第二十二話
麻衣が校舎とは少し離れた図書館に入ると由宇が一人で料理雑誌を広げて真剣に読み込んでいた。どうやら本に夢中でこっちにはまだ気が付いていないようだった。
図書館は校舎とは違う建物になっているけど上が視聴覚室になっているのでたまに授業で来ることがあるので校舎とは近くにあった。いくつか建物があるけど遠い建物は歩いて十分以上かかる場所にあったりするのでまだ校舎に近い位置にあると言える。
由宇の後ろから抱き着くと、声を出さずにびくっとした。麻衣が離れて由宇は後ろを向いて抱き着いてきたのが麻衣と確認すると安心したように「ほおぅ」と息を吐いて小さな声で
「どうしたの?」
と聞いてきた。
「愛理にいじめられたからかまってもらいに来た。」
「ふふっ、仲良しだね。」
と言って由宇は隣に座って机の上に伏せた麻衣の頭をなでた。由宇は初めからいじめられたことがただ単に嘘でただ単に仲良く話してたんだろうなぁ、というような顔でほほ笑んでいた。まぁ麻衣にとっても実際にからかわれただけで、いじめられたなんて思ってないから問題ないけど由宇はこうゆうところは察しがよく麻衣が伝えたいことをすんなり汲み取ってくれる。

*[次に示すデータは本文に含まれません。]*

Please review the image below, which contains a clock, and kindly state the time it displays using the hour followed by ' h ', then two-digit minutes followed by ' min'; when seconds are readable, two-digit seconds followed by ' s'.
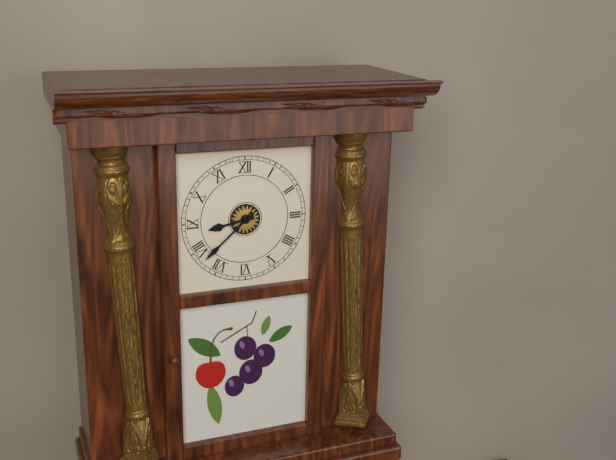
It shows 8 h 38 min
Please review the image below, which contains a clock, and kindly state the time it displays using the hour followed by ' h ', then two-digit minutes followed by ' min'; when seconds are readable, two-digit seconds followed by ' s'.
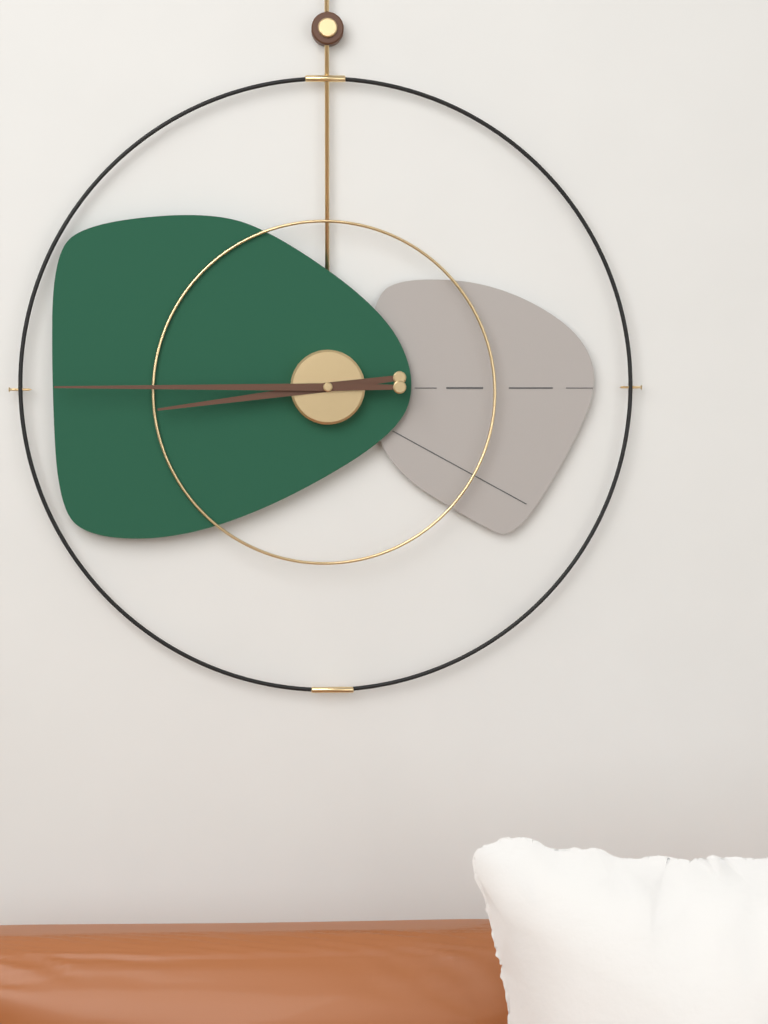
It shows 8 h 45 min
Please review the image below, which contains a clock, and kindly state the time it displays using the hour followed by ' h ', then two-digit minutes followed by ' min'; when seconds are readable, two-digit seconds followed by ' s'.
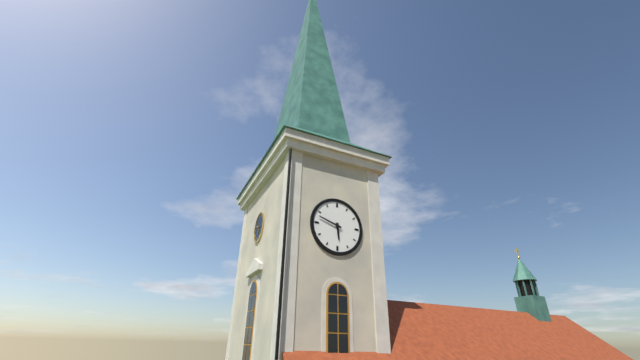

あんまり口数が多くないというか、言葉を端折り気味の麻衣の話でも由宇はいつも正確に受け取ってくれる。
「ここに来るなんて珍しいね。」
「うん。最近由宇と話すことがなかったから。」
「そっか、そうかも。ごめんねぇ。」
実際に一緒に住んでいるので家に帰れば話すし、学校にいても話はしているのでそんなことはないけど、由宇は麻衣の言いたいことを読み取ってくれて再び頭をなでてくれた。
「確かに最近はずっと本読んでて考え事してたきがする。」
「うん。」
「じゃあ帰ろうか。」
「えっ?いいの。まだ読んでる途中だけど。」
「うん。本当は作るものはなんとなく決まってきてたんだ。でも読んでいるうちに楽しくなってきちゃって。」
「そうなの?」
「ごめんねー。すぐ返してくるからちょっと待っててね。」
と言って由宇は雑誌を持ってどこかに行ってしまった。